## Your task
Count the lines in the entries below that contain the string "Mini", and reply with the number alone.

## Extracted entries

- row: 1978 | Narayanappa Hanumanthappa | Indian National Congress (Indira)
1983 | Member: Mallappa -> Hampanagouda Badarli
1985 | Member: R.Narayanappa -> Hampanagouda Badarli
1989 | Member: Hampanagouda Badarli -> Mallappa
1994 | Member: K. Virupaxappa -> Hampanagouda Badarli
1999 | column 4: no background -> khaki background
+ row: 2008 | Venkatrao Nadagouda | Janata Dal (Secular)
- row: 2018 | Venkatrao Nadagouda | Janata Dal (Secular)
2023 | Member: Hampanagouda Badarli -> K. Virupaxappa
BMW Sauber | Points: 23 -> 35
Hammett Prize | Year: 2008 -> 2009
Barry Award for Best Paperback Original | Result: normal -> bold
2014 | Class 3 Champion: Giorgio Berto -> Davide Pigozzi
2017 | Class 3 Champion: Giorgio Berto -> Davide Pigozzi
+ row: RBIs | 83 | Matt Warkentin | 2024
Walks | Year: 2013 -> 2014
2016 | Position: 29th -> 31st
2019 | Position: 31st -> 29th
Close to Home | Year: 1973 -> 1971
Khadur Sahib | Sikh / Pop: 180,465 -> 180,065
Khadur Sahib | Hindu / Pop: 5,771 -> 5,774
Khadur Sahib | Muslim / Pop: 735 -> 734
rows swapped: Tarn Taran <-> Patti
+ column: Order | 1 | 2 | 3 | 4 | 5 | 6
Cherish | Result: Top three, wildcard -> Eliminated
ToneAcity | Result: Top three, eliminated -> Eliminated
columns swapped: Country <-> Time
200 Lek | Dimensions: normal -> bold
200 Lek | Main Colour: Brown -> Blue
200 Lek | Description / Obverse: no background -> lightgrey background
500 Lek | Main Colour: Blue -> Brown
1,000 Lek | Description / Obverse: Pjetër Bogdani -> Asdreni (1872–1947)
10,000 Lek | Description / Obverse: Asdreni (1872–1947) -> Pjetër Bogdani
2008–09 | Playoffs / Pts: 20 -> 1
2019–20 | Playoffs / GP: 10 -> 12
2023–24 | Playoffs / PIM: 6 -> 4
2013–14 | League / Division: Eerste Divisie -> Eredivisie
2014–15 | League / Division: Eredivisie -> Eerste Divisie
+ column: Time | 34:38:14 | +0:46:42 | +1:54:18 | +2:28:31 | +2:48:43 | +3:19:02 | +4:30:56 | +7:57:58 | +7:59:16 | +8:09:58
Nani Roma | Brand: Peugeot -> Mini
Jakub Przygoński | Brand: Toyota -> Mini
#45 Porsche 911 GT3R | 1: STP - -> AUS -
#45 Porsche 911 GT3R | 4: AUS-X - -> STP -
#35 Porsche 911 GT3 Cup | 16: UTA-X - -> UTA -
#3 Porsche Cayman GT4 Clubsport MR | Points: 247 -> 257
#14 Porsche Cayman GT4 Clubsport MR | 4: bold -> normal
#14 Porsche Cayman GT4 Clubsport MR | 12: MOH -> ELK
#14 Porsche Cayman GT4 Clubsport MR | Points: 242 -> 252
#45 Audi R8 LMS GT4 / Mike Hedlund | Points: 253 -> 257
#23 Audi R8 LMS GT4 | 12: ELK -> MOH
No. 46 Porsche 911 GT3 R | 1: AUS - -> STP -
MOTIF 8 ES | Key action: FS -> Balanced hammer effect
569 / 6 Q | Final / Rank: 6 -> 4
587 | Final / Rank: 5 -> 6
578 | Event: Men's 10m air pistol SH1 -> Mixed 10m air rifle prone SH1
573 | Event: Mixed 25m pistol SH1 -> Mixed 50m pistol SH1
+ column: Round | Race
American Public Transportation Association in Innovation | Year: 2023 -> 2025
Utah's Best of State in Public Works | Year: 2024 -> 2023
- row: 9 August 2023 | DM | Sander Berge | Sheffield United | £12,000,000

## Response
2